Migration from legacy source code management to CodeCommit

Darren Harris, 2 July 2021

The Scenario

Akikodis was appointed as the Service Provider for the partial commercialisation of a large state government services provider, in October 2019, to improve and maintain systems that facilitate their core functions and services. To facilitate these systems effectively there are several software solutions that Akkodis architects, implements and maintains with a small software development project team.

These projects had many source code repositories located on a legacy on-premises stored source code management (SCM) system. The repositories were based on a mixture of git, mercurial and subversion systems of varying ages and sizes.

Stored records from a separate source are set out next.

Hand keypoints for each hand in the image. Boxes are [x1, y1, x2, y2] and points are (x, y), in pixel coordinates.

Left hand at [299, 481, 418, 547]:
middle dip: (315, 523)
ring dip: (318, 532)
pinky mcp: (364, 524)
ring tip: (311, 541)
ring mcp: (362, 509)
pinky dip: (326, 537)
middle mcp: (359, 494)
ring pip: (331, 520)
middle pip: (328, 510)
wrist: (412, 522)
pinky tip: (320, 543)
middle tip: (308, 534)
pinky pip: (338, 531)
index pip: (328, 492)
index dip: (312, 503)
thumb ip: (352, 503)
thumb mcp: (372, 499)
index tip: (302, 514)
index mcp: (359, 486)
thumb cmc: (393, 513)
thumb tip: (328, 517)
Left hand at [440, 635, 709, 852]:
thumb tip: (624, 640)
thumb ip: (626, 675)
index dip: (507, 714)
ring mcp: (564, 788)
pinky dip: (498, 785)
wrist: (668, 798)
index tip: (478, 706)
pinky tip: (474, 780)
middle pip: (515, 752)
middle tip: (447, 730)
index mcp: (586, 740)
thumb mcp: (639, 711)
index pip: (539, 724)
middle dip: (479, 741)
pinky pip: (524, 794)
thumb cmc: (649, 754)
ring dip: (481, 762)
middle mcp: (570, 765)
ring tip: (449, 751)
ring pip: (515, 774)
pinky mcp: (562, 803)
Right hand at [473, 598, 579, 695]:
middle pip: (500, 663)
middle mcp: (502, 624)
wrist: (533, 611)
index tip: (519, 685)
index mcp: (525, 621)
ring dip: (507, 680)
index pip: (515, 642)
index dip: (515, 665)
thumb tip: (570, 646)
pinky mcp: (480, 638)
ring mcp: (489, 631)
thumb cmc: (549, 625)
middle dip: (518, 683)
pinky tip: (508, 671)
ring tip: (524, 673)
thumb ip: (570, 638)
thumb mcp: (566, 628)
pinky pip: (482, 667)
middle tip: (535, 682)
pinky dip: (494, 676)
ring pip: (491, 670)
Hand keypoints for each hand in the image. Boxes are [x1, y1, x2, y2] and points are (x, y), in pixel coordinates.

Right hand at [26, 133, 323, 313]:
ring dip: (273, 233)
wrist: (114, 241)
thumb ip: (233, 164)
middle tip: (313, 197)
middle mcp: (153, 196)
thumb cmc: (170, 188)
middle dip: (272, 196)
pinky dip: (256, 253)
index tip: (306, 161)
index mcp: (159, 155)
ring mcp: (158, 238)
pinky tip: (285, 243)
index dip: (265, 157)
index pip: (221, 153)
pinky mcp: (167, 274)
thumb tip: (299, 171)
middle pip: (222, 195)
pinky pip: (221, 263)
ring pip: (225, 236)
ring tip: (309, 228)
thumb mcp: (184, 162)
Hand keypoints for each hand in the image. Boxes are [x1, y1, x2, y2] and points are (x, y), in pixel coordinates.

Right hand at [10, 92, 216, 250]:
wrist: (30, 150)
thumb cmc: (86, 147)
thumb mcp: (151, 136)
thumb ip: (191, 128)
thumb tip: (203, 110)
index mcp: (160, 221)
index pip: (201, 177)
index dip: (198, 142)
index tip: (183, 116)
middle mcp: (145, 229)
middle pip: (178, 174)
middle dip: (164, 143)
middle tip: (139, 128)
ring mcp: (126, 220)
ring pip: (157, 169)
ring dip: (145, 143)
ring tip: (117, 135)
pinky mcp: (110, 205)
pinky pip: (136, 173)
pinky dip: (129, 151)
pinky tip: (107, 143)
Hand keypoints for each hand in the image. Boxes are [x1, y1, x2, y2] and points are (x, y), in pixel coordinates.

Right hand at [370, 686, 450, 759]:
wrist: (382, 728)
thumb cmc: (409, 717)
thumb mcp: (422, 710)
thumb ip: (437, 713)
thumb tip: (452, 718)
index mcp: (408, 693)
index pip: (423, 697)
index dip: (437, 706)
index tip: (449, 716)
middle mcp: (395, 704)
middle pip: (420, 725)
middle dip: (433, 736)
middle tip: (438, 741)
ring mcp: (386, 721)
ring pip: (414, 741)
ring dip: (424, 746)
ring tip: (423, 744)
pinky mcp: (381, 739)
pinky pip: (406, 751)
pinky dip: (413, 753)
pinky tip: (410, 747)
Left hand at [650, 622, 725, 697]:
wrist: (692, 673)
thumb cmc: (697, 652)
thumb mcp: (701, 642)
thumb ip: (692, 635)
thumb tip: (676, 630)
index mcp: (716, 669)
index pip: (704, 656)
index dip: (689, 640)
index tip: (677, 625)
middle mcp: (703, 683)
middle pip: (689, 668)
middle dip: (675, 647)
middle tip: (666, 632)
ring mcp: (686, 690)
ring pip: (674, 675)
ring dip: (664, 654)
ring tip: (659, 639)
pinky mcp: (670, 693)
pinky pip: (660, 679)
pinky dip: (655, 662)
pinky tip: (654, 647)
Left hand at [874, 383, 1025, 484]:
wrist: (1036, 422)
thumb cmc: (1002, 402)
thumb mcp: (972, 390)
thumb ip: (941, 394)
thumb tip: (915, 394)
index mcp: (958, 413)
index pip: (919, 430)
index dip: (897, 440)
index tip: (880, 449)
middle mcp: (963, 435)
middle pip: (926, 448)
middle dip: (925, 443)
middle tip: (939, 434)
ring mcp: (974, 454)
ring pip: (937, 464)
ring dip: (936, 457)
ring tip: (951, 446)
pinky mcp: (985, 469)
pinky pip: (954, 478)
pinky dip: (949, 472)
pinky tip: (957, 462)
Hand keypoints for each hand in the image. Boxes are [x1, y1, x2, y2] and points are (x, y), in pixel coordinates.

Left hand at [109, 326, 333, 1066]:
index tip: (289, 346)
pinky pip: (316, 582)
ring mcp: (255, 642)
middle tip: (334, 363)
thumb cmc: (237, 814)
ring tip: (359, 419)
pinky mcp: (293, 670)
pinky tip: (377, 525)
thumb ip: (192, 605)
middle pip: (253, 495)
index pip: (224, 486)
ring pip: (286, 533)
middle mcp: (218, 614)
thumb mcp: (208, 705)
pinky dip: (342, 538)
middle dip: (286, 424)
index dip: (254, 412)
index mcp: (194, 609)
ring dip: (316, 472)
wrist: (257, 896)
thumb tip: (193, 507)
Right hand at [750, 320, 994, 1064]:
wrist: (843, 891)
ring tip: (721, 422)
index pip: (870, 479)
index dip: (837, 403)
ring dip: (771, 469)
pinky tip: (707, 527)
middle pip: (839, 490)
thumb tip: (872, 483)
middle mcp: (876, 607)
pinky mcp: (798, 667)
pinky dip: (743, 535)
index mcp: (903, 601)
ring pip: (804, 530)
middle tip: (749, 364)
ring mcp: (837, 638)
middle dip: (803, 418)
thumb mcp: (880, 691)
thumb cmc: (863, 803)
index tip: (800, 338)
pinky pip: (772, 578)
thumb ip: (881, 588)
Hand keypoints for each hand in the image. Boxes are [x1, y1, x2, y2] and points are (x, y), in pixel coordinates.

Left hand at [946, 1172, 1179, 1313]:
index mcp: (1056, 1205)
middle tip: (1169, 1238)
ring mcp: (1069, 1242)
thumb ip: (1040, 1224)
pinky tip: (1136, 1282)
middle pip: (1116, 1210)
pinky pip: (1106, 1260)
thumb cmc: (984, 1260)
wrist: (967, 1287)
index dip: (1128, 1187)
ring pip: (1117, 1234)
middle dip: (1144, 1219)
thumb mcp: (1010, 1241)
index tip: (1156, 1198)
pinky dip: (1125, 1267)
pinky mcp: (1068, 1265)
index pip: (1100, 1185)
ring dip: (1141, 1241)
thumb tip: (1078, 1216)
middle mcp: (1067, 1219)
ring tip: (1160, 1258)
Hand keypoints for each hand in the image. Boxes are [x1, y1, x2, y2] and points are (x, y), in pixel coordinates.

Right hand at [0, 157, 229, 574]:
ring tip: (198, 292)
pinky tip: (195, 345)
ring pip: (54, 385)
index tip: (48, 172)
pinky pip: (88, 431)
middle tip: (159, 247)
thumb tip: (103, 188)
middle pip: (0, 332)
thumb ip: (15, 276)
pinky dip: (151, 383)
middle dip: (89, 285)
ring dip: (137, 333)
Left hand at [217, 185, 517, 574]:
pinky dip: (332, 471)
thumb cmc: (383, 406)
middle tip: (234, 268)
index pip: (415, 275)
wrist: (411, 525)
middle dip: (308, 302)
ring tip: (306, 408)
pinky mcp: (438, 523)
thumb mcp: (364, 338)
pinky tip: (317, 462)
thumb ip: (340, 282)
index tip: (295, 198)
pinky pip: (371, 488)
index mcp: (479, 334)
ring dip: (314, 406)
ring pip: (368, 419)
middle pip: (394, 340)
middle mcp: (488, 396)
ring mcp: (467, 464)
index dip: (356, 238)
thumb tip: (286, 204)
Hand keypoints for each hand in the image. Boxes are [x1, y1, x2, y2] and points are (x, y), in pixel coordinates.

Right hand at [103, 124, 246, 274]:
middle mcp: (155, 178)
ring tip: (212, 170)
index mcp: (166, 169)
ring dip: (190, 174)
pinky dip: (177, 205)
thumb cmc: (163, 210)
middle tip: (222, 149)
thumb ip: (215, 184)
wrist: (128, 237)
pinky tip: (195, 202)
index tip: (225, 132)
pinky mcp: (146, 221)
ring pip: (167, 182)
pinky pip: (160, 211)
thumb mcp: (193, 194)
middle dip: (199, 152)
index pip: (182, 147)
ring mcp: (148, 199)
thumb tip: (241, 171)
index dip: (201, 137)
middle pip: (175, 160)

The existing on-premises solution had a high operational burden and operational teams had limited time to focus on maintaining the SCM repository. Additionally, the repository was hosted on a single virtual machine instance and would be unavailable during maintenance, impacting the teams of users reliant upon the service.

Several different build systems were in-place providing many Continuous Integration/Continuous Deployment (CI/CD) pipelines for their production applications with active frequent deployments. It was critical that the migration process be low touch for developers and allow for minimal disruption to their development and release processes.

In late 2021, the customer decided it was time consider selecting a source code repository solution that would enable a long-term modernisation and transformation roadmap of the CI/CD toolchain for their applications, targeting AWS native technologies.

The Solution

AWS CodeCommit was selected as the remote git repository because of its combination of reliability, performance and security characteristics. AWS CodeCommit provided peace-of-mind with its durable storage, backed by Amazon S3 across multiple availability zones. Additionally, CodeCommit stores data in an encrypted format, backed by AWS KMS, by default.

Akkodis worked with the customer to develop and deploy tooling to assist in converting and migrating approximately 40 repositories, including maintaining the source code’s history going back some 14 years. A combination of open-source software and custom in-house scripts were built to allow the customer to pick and choose which history was important, allowing a reduction in total repository size and an approximately 4x increase in repository checkout speed over the existing technologies.

The Outcome

Access to the SCM service is now strongly authenticated, tied back to the corporate identity solution (Active Directory). All access is now encrypted in flight, and the configuration of this encryption in flight is now managed by CodeCommit as part of its service delivery, along with any upgrades of the service itself. The developers can now concentrate on using the SCM, instead of also having to administer it.

This also now permits more native integration to the CodePipeline service, and others to further accelerate the team’s delivery of solutions.

The monthly cost for this managed SCM has been approximately US$8/month, with some 40+ repositories and around 13 monthly active users (some users may have months they make no commits, and thus do not get counted for billing purposes in that month).